▶ Brief
Aim for an exact copy of the listing, without any images.

▶ Materials provided

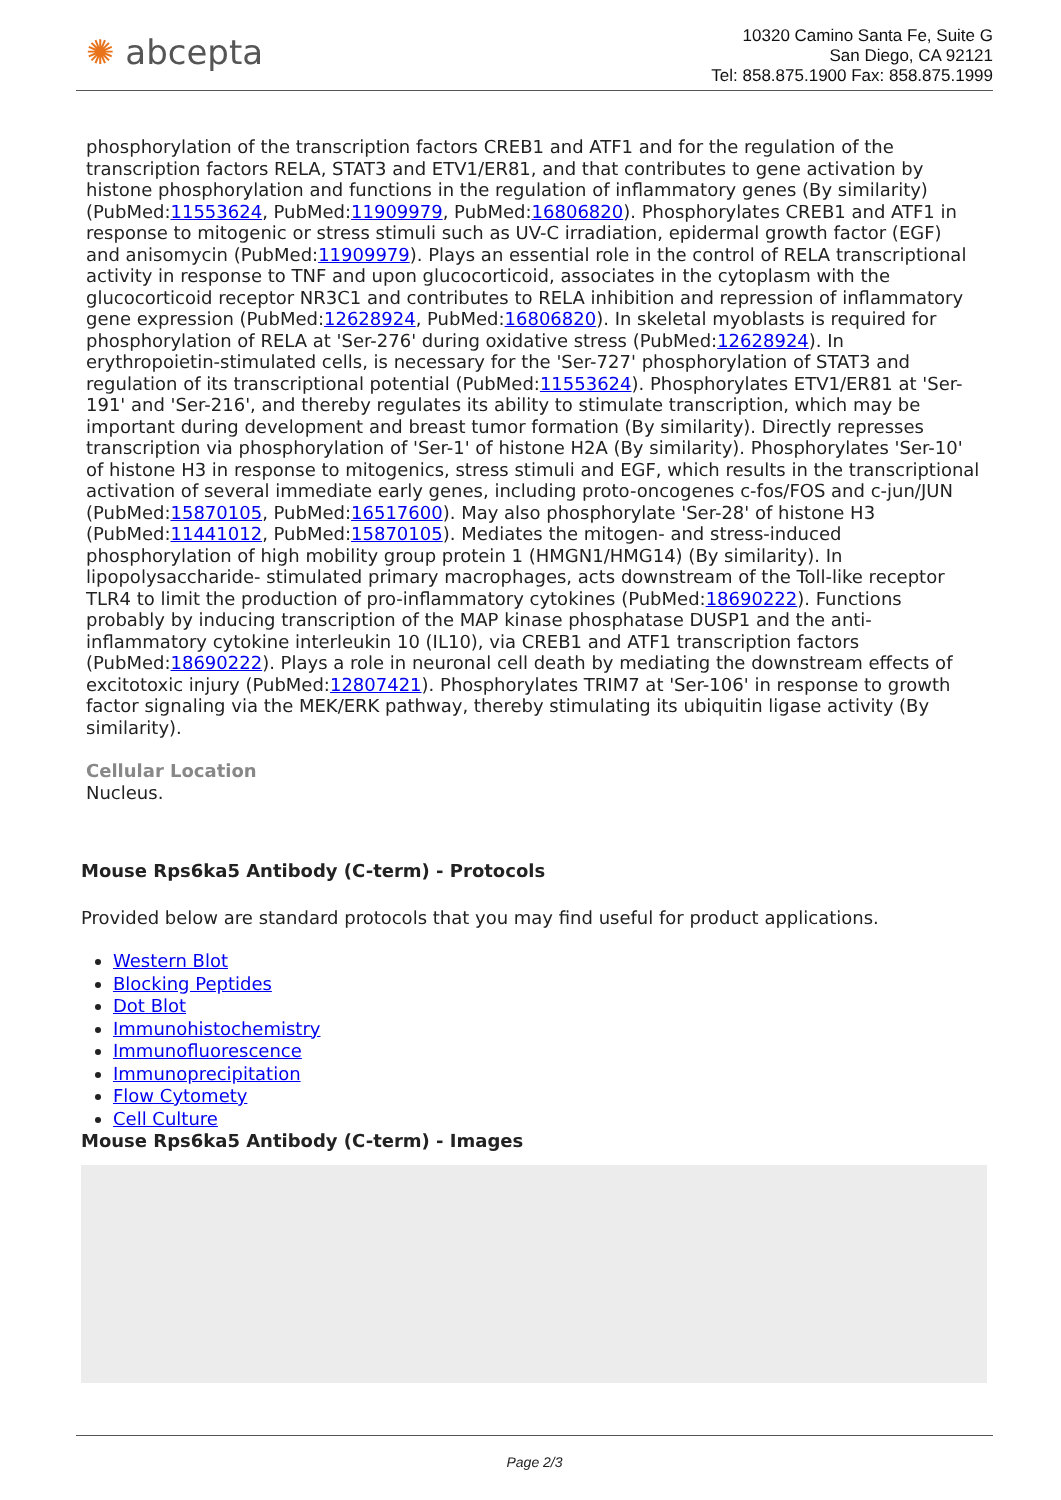✺ abcepta
10320 Camino Santa Fe, Suite G
San Diego, CA 92121
Tel: 858.875.1900 Fax: 858.875.1999
phosphorylation of the transcription factors CREB1 and ATF1 and for the regulation of the transcription factors RELA, STAT3 and ETV1/ER81, and that contributes to gene activation by histone phosphorylation and functions in the regulation of inflammatory genes (By similarity) (PubMed:11553624, PubMed:11909979, PubMed:16806820). Phosphorylates CREB1 and ATF1 in response to mitogenic or stress stimuli such as UV-C irradiation, epidermal growth factor (EGF) and anisomycin (PubMed:11909979). Plays an essential role in the control of RELA transcriptional activity in response to TNF and upon glucocorticoid, associates in the cytoplasm with the glucocorticoid receptor NR3C1 and contributes to RELA inhibition and repression of inflammatory gene expression (PubMed:12628924, PubMed:16806820). In skeletal myoblasts is required for phosphorylation of RELA at 'Ser-276' during oxidative stress (PubMed:12628924). In erythropoietin-stimulated cells, is necessary for the 'Ser-727' phosphorylation of STAT3 and regulation of its transcriptional potential (PubMed:11553624). Phosphorylates ETV1/ER81 at 'Ser-191' and 'Ser-216', and thereby regulates its ability to stimulate transcription, which may be important during development and breast tumor formation (By similarity). Directly represses transcription via phosphorylation of 'Ser-1' of histone H2A (By similarity). Phosphorylates 'Ser-10' of histone H3 in response to mitogenics, stress stimuli and EGF, which results in the transcriptional activation of several immediate early genes, including proto-oncogenes c-fos/FOS and c-jun/JUN (PubMed:15870105, PubMed:16517600). May also phosphorylate 'Ser-28' of histone H3 (PubMed:11441012, PubMed:15870105). Mediates the mitogen- and stress-induced phosphorylation of high mobility group protein 1 (HMGN1/HMG14) (By similarity). In lipopolysaccharide- stimulated primary macrophages, acts downstream of the Toll-like receptor TLR4 to limit the production of pro-inflammatory cytokines (PubMed:18690222). Functions probably by inducing transcription of the MAP kinase phosphatase DUSP1 and the anti-inflammatory cytokine interleukin 10 (IL10), via CREB1 and ATF1 transcription factors (PubMed:18690222). Plays a role in neuronal cell death by mediating the downstream effects of excitotoxic injury (PubMed:12807421). Phosphorylates TRIM7 at 'Ser-106' in response to growth factor signaling via the MEK/ERK pathway, thereby stimulating its ubiquitin ligase activity (By similarity).
Cellular Location
Nucleus.
Mouse Rps6ka5 Antibody (C-term) - Protocols
Provided below are standard protocols that you may find useful for product applications.
Western Blot
Blocking Peptides
Dot Blot
Immunohistochemistry
Immunofluorescence
Immunoprecipitation
Flow Cytomety
Cell Culture
Mouse Rps6ka5 Antibody (C-term) - Images
Page 2/3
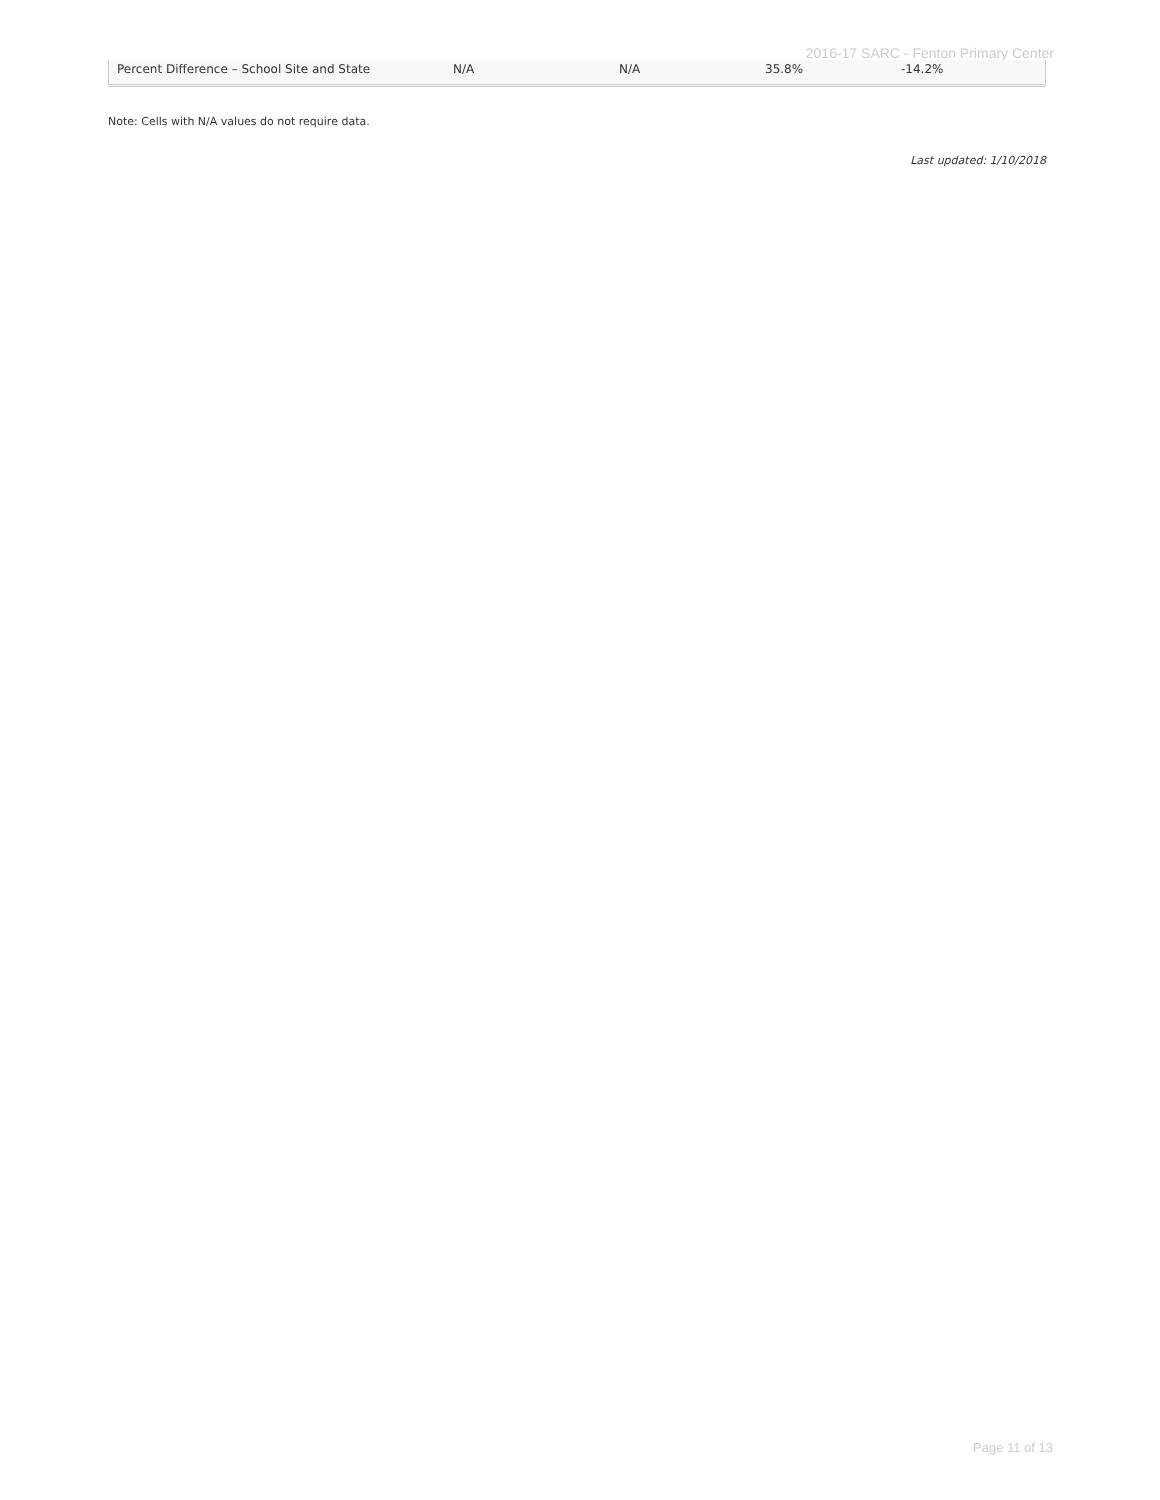2016-17 SARC - Fenton Primary Center
| Percent Difference – School Site and State | N/A | N/A | 35.8% | -14.2% |
Note: Cells with N/A values do not require data.
Last updated: 1/10/2018
Page 11 of 13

▶ Written response
✺ abcepta
10320 Camino Santa Fe, Suite G
San Diego, CA 92121
Tel: 858.875.1900 Fax: 858.875.1999
phosphorylation of the transcription factors CREB1 and ATF1 and for the regulation of the transcription factors RELA, STAT3 and ETV1/ER81, and that contributes to gene activation by histone phosphorylation and functions in the regulation of inflammatory genes (By similarity) (PubMed:11553624, PubMed:11909979, PubMed:16806820). Phosphorylates CREB1 and ATF1 in response to mitogenic or stress stimuli such as UV-C irradiation, epidermal growth factor (EGF) and anisomycin (PubMed:11909979). Plays an essential role in the control of RELA transcriptional activity in response to TNF and upon glucocorticoid, associates in the cytoplasm with the glucocorticoid receptor NR3C1 and contributes to RELA inhibition and repression of inflammatory gene expression (PubMed:12628924, PubMed:16806820). In skeletal myoblasts is required for phosphorylation of RELA at 'Ser-276' during oxidative stress (PubMed:12628924). In erythropoietin-stimulated cells, is necessary for the 'Ser-727' phosphorylation of STAT3 and regulation of its transcriptional potential (PubMed:11553624). Phosphorylates ETV1/ER81 at 'Ser-191' and 'Ser-216', and thereby regulates its ability to stimulate transcription, which may be important during development and breast tumor formation (By similarity). Directly represses transcription via phosphorylation of 'Ser-1' of histone H2A (By similarity). Phosphorylates 'Ser-10' of histone H3 in response to mitogenics, stress stimuli and EGF, which results in the transcriptional activation of several immediate early genes, including proto-oncogenes c-fos/FOS and c-jun/JUN (PubMed:15870105, PubMed:16517600). May also phosphorylate 'Ser-28' of histone H3 (PubMed:11441012, PubMed:15870105). Mediates the mitogen- and stress-induced phosphorylation of high mobility group protein 1 (HMGN1/HMG14) (By similarity). In lipopolysaccharide- stimulated primary macrophages, acts downstream of the Toll-like receptor TLR4 to limit the production of pro-inflammatory cytokines (PubMed:18690222). Functions probably by inducing transcription of the MAP kinase phosphatase DUSP1 and the anti-inflammatory cytokine interleukin 10 (IL10), via CREB1 and ATF1 transcription factors (PubMed:18690222). Plays a role in neuronal cell death by mediating the downstream effects of excitotoxic injury (PubMed:12807421). Phosphorylates TRIM7 at 'Ser-106' in response to growth factor signaling via the MEK/ERK pathway, thereby stimulating its ubiquitin ligase activity (By similarity).
Cellular Location
Nucleus.
Mouse Rps6ka5 Antibody (C-term) - Protocols
Provided below are standard protocols that you may find useful for product applications.
Western Blot
Blocking Peptides
Dot Blot
Immunohistochemistry
Immunofluorescence
Immunoprecipitation
Flow Cytomety
Cell Culture
Mouse Rps6ka5 Antibody (C-term) - Images
Page 2/3
2016-17 SARC - Fenton Primary Center
| Percent Difference – School Site and State | N/A | N/A | 35.8% | -14.2% |
Note: Cells with N/A values do not require data.
Last updated: 1/10/2018
Page 11 of 13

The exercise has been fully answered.